Task goal - From the top of the entries, reproduce each line exactly, stopping after the line that contains "respectful and fun, we know any incident of". Omit pictures.

Exercise material -
^^^^
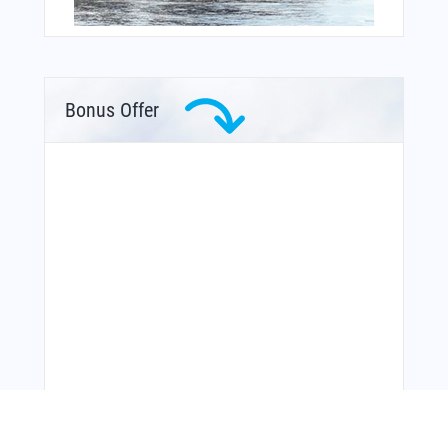
Bonus Offer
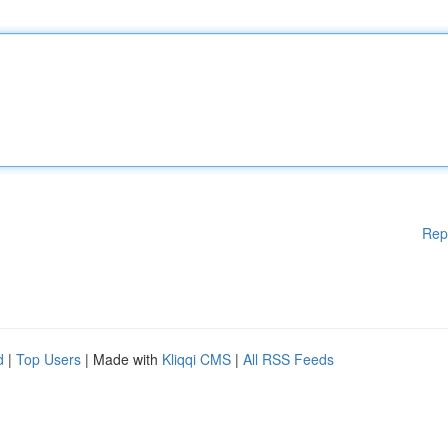
Rep
d
|
Top Users
| Made with
Kliqqi CMS
|
All RSS Feeds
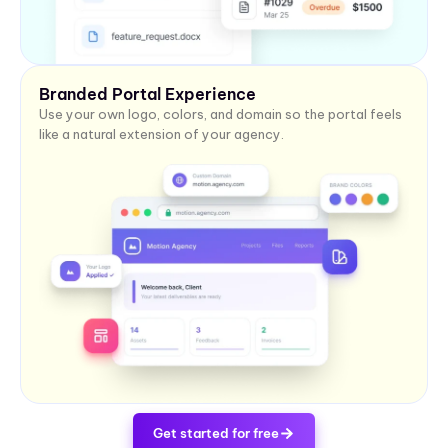
Branded Portal Experience
Use your own logo, colors, and domain so the portal feels
like a natural extension of your agency.
Get started for free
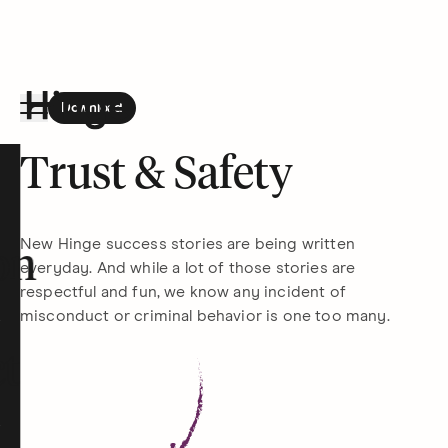
Download
the Hinge app on
Google Play
Hinge homepage
Trust & Safety
New Hinge success stories are being written
on
everyday. And while a lot of those stories are
respectful and fun, we know any incident of
misconduct or criminal behavior is one too many.
t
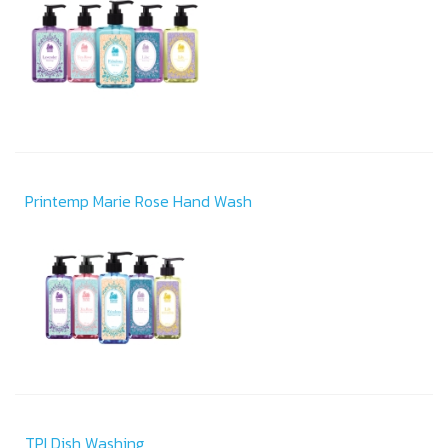
Printemp Marie Rose Hand Wash
TPI Dish Washing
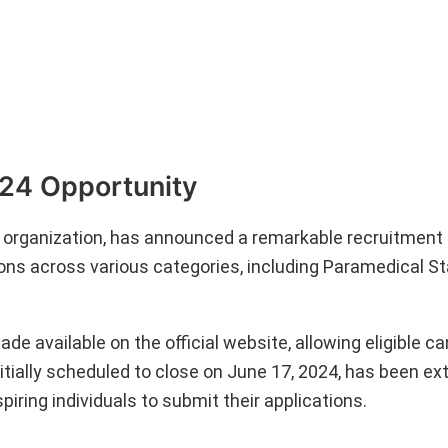
024 Opportunity
y organization, has announced a remarkable recruitment d
itions across various categories, including Paramedical S
ade available on the official website, allowing eligible c
itially scheduled to close on June 17, 2024, has been ex
piring individuals to submit their applications.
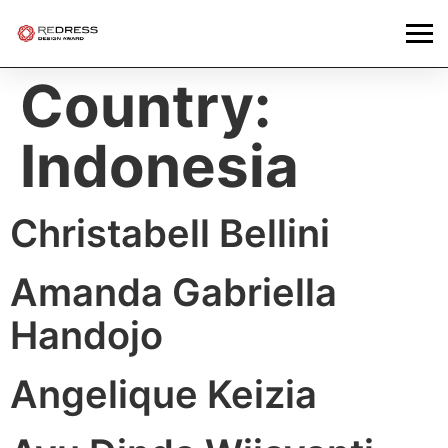
Country:
Indonesia
Christabell Bellini
Amanda Gabriella
Handojo
Angelique Keizia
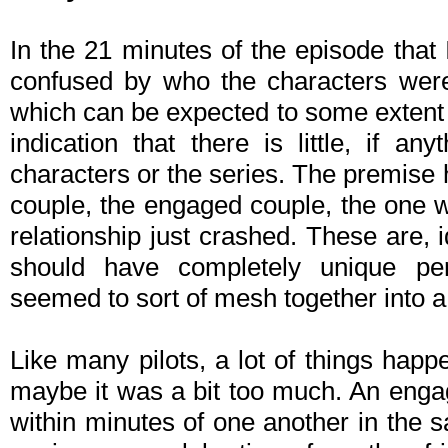
In the 21 minutes of the episode that
confused by who the characters were
which can be expected to some extent in 
indication that there is little, if an
characters or the series. The premise 
couple, the engaged couple, the one 
relationship just crashed. These are, id
should have completely unique pers
seemed to sort of mesh together into a
Like many pilots, a lot of things happen
maybe it was a bit too much. An eng
within minutes of one another in the 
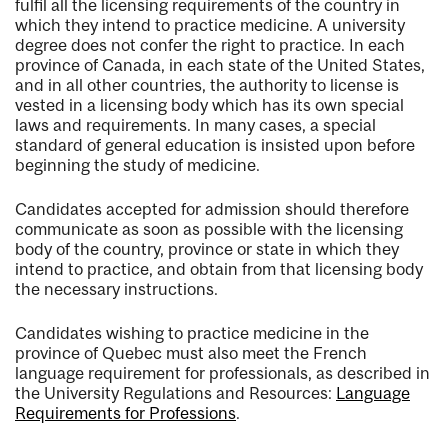
fulfil all the licensing requirements of the country in
which they intend to practice medicine. A university
degree does not confer the right to practice. In each
province of Canada, in each state of the United States,
and in all other countries, the authority to license is
vested in a licensing body which has its own special
laws and requirements. In many cases, a special
standard of general education is insisted upon before
beginning the study of medicine.
Candidates accepted for admission should therefore
communicate as soon as possible with the licensing
body of the country, province or state in which they
intend to practice, and obtain from that licensing body
the necessary instructions.
Candidates wishing to practice medicine in the
province of Quebec must also meet the French
language requirement for professionals, as described in
the University Regulations and Resources:
Language
Requirements for Professions
.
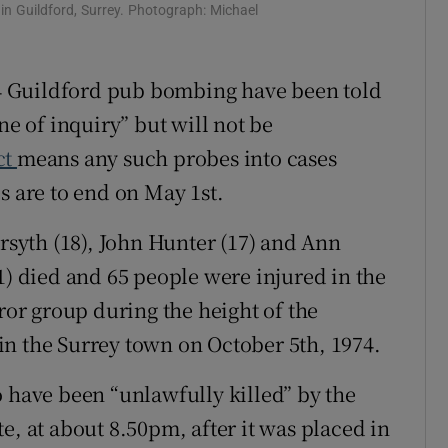
n Guildford, Surrey. Photograph: Michael
ons
rs
974 Guildford pub bombing have been told
ne of inquiry” but will not be
orecast
ct
means any such probes into cases
s are to end on May 1st.
orsyth (18), John Hunter (17) and Ann
1) died and 65 people were injured in the
rror group during the height of the
n the Surrey town on October 5th, 1974.
o have been “unlawfully killed” by the
e, at about 8.50pm, after it was placed in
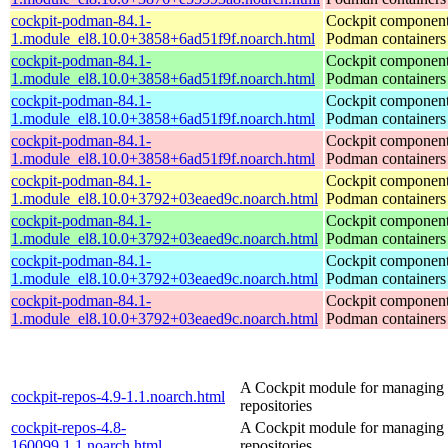
cockpit-podman-84.1-
Cockpit component
1.module_el8.10.0+3858+6ad51f9f.noarch.html
Podman containers
cockpit-podman-84.1-
Cockpit component
1.module_el8.10.0+3858+6ad51f9f.noarch.html
Podman containers
cockpit-podman-84.1-
Cockpit component
1.module_el8.10.0+3858+6ad51f9f.noarch.html
Podman containers
cockpit-podman-84.1-
Cockpit component
1.module_el8.10.0+3858+6ad51f9f.noarch.html
Podman containers
cockpit-podman-84.1-
Cockpit component
1.module_el8.10.0+3792+03eaed9c.noarch.html
Podman containers
cockpit-podman-84.1-
Cockpit component
1.module_el8.10.0+3792+03eaed9c.noarch.html
Podman containers
cockpit-podman-84.1-
Cockpit component
1.module_el8.10.0+3792+03eaed9c.noarch.html
Podman containers
cockpit-podman-84.1-
Cockpit component
1.module_el8.10.0+3792+03eaed9c.noarch.html
Podman containers
A Cockpit module for managing
cockpit-repos-4.9-1.1.noarch.html
repositories
cockpit-repos-4.8-
A Cockpit module for managing
160099.1.1.noarch.html
repositories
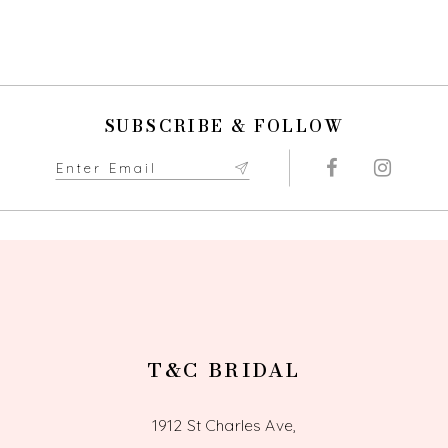
SUBSCRIBE & FOLLOW
T&C BRIDAL
1912 St Charles Ave,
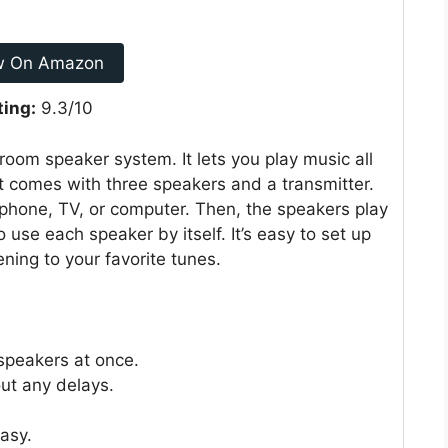
w On Amazon
ting:
9.3/10
oom speaker system. It lets you play music all
t comes with three speakers and a transmitter.
 phone, TV, or computer. Then, the speakers play
use each speaker by itself. It’s easy to set up
ening to your favorite tunes.
speakers at once.
ut any delays.
asy.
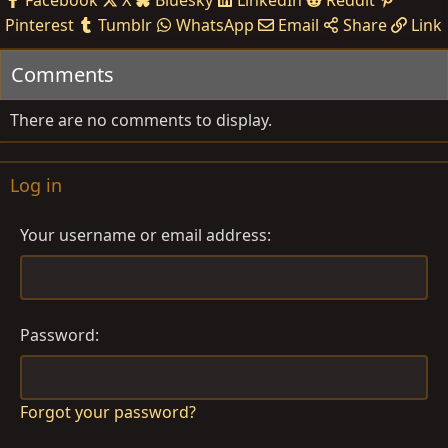
Facebook
X
Bluesky
LinkedIn
Reddit
Pinterest
Tumblr
WhatsApp
Email
Share
Link
Comments
There are no comments to display.
Log in
Your username or email address
Password
Forgot your password?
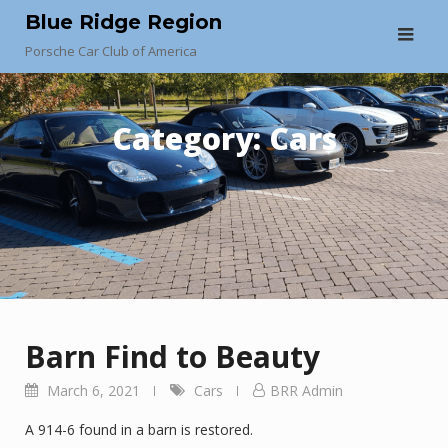
Skip
Blue Ridge Region
to
Porsche Car Club of America
content
Category:
Cars
Barn Find to Beauty
March 6, 2021
Cars
BRR Admin
A 914-6 found in a barn is restored.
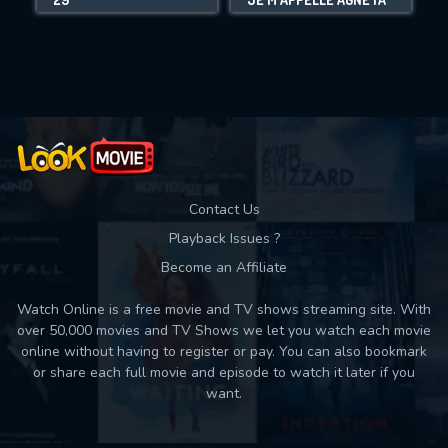
Movies daily download Limit:
Used: 0, Remaining: 10
Contact Us
Playback Issues ?
Become an Affiliate
Watch Online is a free movie and TV shows streaming site. With
over 50,000 movies and TV Shows we let you watch each movie
online without having to register or pay. You can also bookmark
or share each full movie and episode to watch it later if you
want.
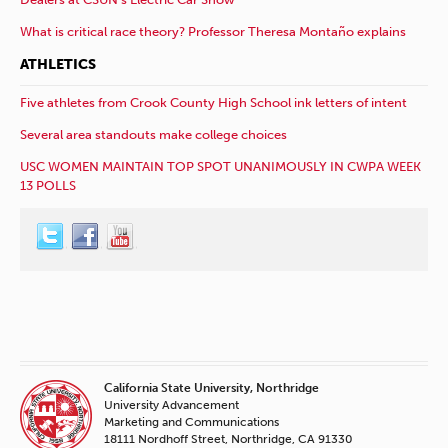
What is critical race theory? Professor Theresa Montaño explains
ATHLETICS
Five athletes from Crook County High School ink letters of intent
Several area standouts make college choices
USC WOMEN MAINTAIN TOP SPOT UNANIMOUSLY IN CWPA WEEK
13 POLLS
California State University, Northridge
University Advancement
Marketing and Communications
18111 Nordhoff Street, Northridge, CA 91330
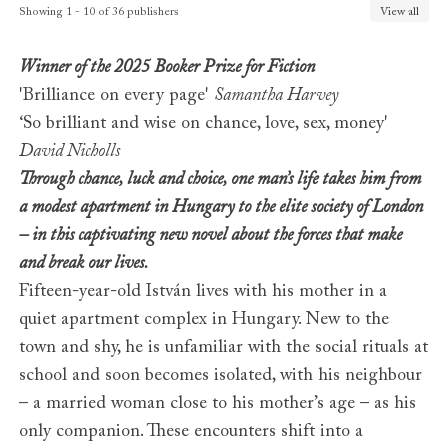
Finland
Gummerus
Showing 1 - 10 of 36 publishers
View all
France
Albin Michel
Georgia
Intelekti
Winner of the 2025 Booker Prize for Fiction
Germany
Claassen / Ullstein
'Brilliance on every page'
Samantha Harvey
Greece
Psichogios
‘So brilliant and wise on chance, love, sex, money'
Hungary
Libri
David Nicholls
India (Malayam)
DC Books
India (Tamil)
Ethir Veliyeedu
Through chance, luck and choice, one man’s life takes him from
Israel
Achuzat Bayit
a modest apartment in Hungary to the elite society of London
Italy
Adelphi
– in this captivating new novel about the forces that make
Japan
Hayakawa
and break our lives.
Korea
Booksea Publishing
Fifteen-year-old István lives with his mother in a
Lithuania
Baltos Lankos
quiet apartment complex in Hungary. New to the
Macedonia
ArtConnect
town and shy, he is unfamiliar with the social rituals at
Norway
Cappelen Damm
school and soon becomes isolated, with his neighbour
Poland
Pauza
Portugal
Relogio d'Agua
– a married woman close to his mother’s age – as his
Romania
Trei
only companion. These encounters shift into a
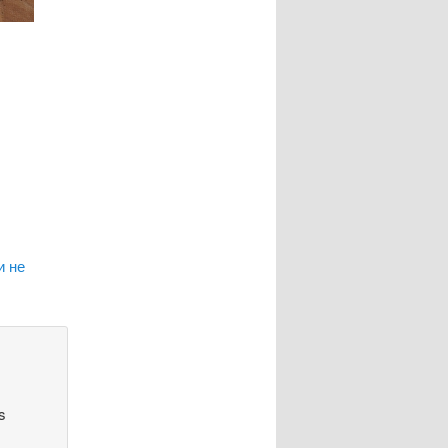
и не
s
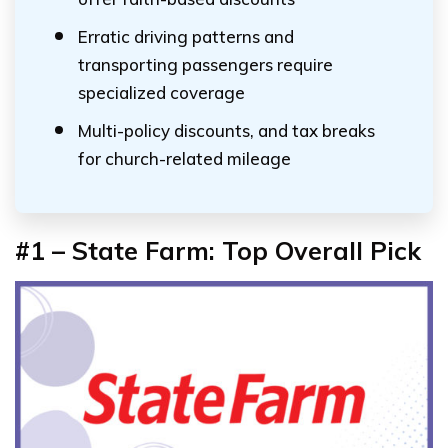
Erratic driving patterns and
transporting passengers require
specialized coverage
Multi-policy discounts, and tax breaks
for church-related mileage
#1 – State Farm: Top Overall Pick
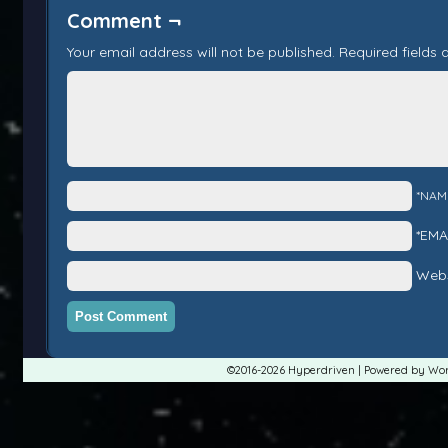
Comment ¬
Your email address will not be published.
Required fields
*NAM
*EMA
Webs
©2016-2026
Hyperdriven
|
Powered by
Wor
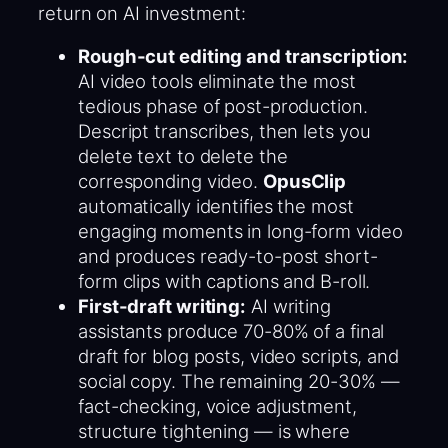
return on AI investment:
Rough-cut editing and transcription:
AI video tools eliminate the most
tedious phase of post-production.
Descript transcribes, then lets you
delete text to delete the
corresponding video.
OpusClip
automatically identifies the most
engaging moments in long-form video
and produces ready-to-post short-
form clips with captions and B-roll.
First-draft writing:
AI writing
assistants produce 70-80% of a final
draft for blog posts, video scripts, and
social copy. The remaining 20-30% —
fact-checking, voice adjustment,
structure tightening — is where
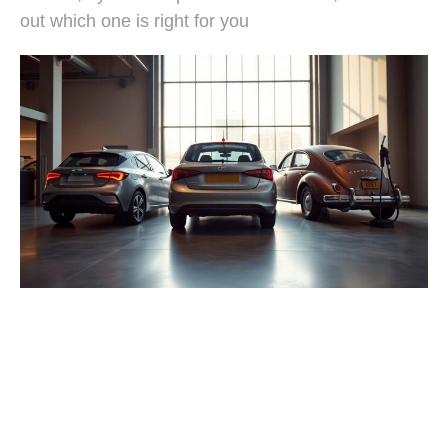
out which one is right for you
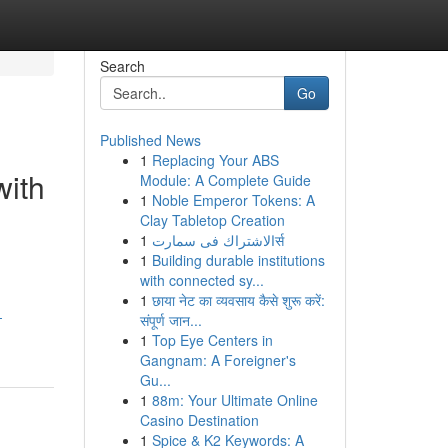
Search
Go
Published News
1
Replacing Your ABS
with
Module: A Complete Guide
1
Noble Emperor Tokens: A
Clay Tabletop Creation
1
الاشتراك فى سمارتर्स
1
Building durable institutions
with connected sy...
1
छाया नेट का व्यवसाय कैसे शुरू करें:
-
संपूर्ण जान...
1
Top Eye Centers in
Gangnam: A Foreigner's
Gu...
1
88m: Your Ultimate Online
Casino Destination
1
Spice & K2 Keywords: A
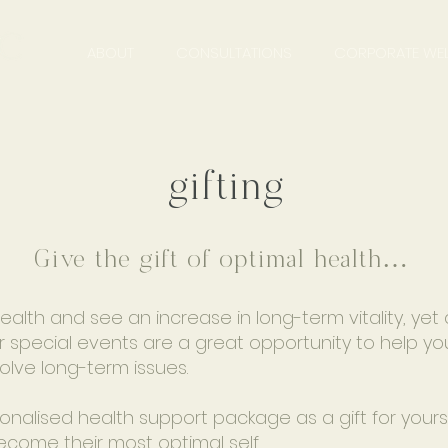
ABOUT
CONSULTATIONS
CORPORATE WEL
gifting
Give the gift of optimal health…
lth and see an increase in long-term vitality, yet 
 special events are a great opportunity to help you
solve long-term issues.
lised health support package as a gift for yoursel
ecome their most optimal self.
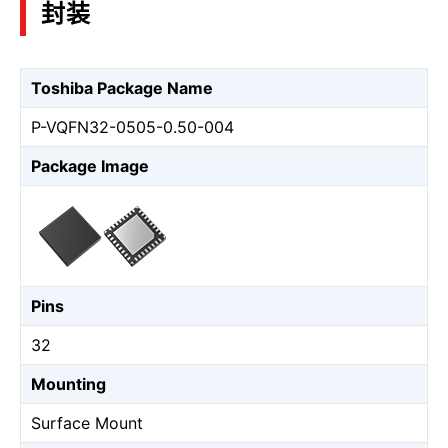
封装
Toshiba Package Name
P-VQFN32-0505-0.50-004
Package Image
Pins
32
Mounting
Surface Mount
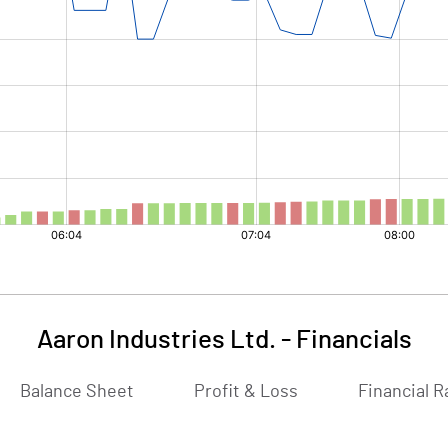
Aaron Industries Ltd.
-
Financials
Balance Sheet
Profit & Loss
Financial R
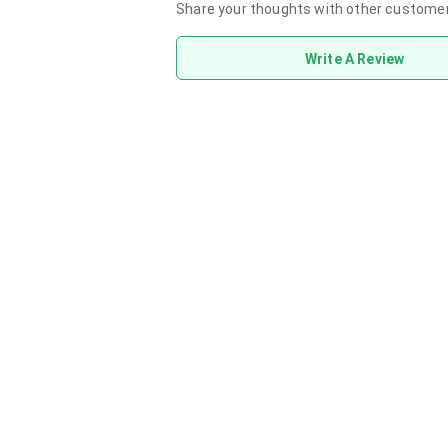
Share your thoughts with other custome
Write A Review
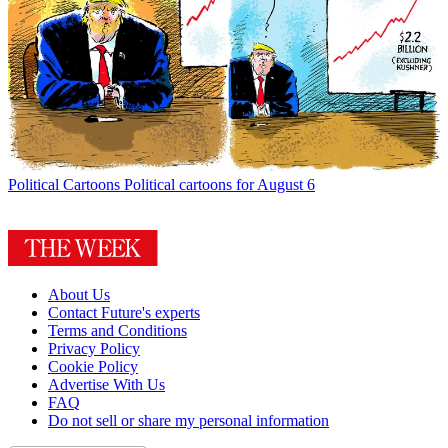
Political Cartoons
Political cartoons for August 6
About Us
Contact Future's experts
Terms and Conditions
Privacy Policy
Cookie Policy
Advertise With Us
FAQ
Do not sell or share my personal information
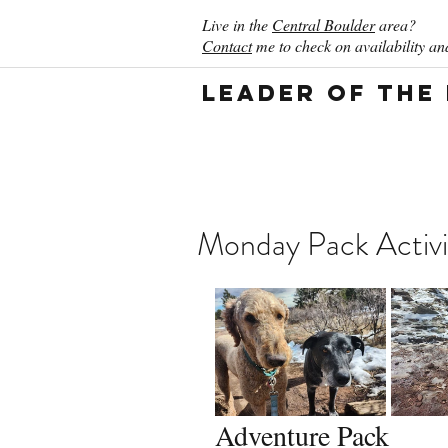
Live in the
Central Boulder
area?
Contact
me to check on availability and
Leader of the
Monday Pack Activi
Adventure Pack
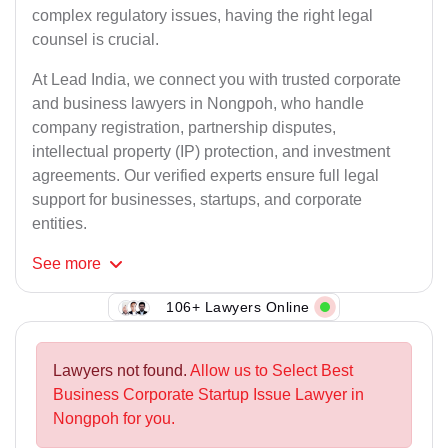
complex regulatory issues, having the right legal
counsel is crucial.
At Lead India, we connect you with trusted corporate
and business lawyers in Nongpoh, who handle
company registration, partnership disputes,
intellectual property (IP) protection, and investment
agreements. Our verified experts ensure full legal
support for businesses, startups, and corporate
entities.
See
more
106+ Lawyers Online
Lawyers not found.
Allow us to Select Best
Business Corporate Startup Issue Lawyer in
Nongpoh for you.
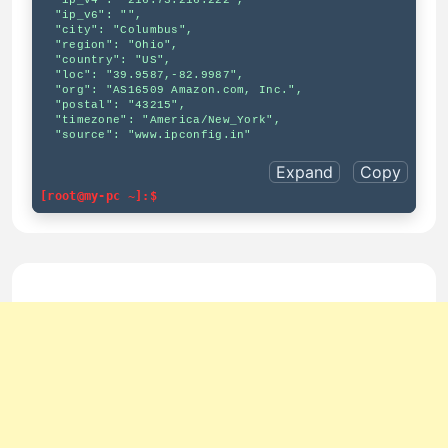
  "ip_v4": "216.73.216.222",

  "ip_v6": "",

  "city": "Columbus",

  "region": "Ohio",

  "country": "US",

  "loc": "39.9587,-82.9987",

  "org": "AS16509 Amazon.com, Inc.",

  "postal": "43215",

  "timezone": "America/New_York",

  "source": "www.ipconfig.in"

Expand
Copy
[root@my-pc ~]:$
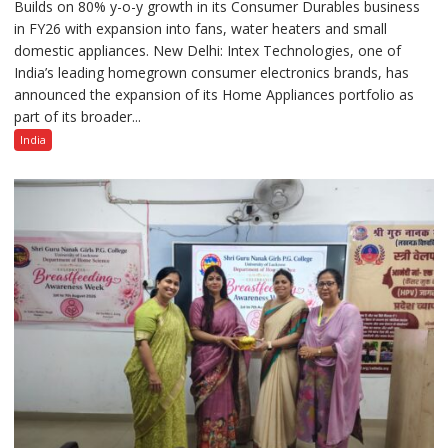
Builds on 80% y-o-y growth in its Consumer Durables business
Intex
in FY26 with expansion into fans, water heaters and small
Strengthens
domestic appliances. New Delhi: Intex Technologies, one of
Home
India’s leading homegrown consumer electronics brands, has
Appliances
announced the expansion of its Home Appliances portfolio as
Portfolio
part of its broader...
with
Multi-
India
Category
Expansion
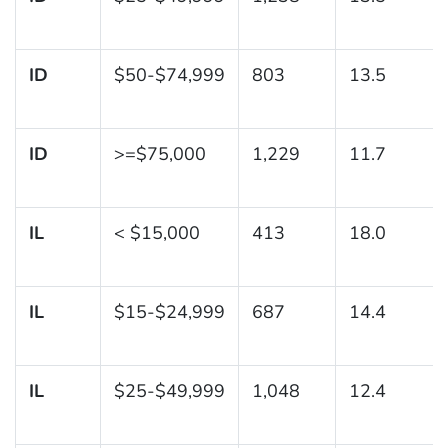
ID
$50-$74,999
803
13.5
ID
>=$75,000
1,229
11.7
IL
< $15,000
413
18.0
IL
$15-$24,999
687
14.4
IL
$25-$49,999
1,048
12.4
^^^^
Solution to the exercise -
Bonus Offer
Rep
d
|
Top Users
| Made with
Kliqqi CMS
|
All RSS Feeds
Branded Portal Experience
Use your own logo, colors, and domain so the portal feels
like a natural extension of your agency.
Get started for free
Download
the Hinge app on
Google Play
Hinge homepage
Trust & Safety
New Hinge success stories are being written
on
everyday. And while a lot of those stories are
respectful and fun, we know any incident of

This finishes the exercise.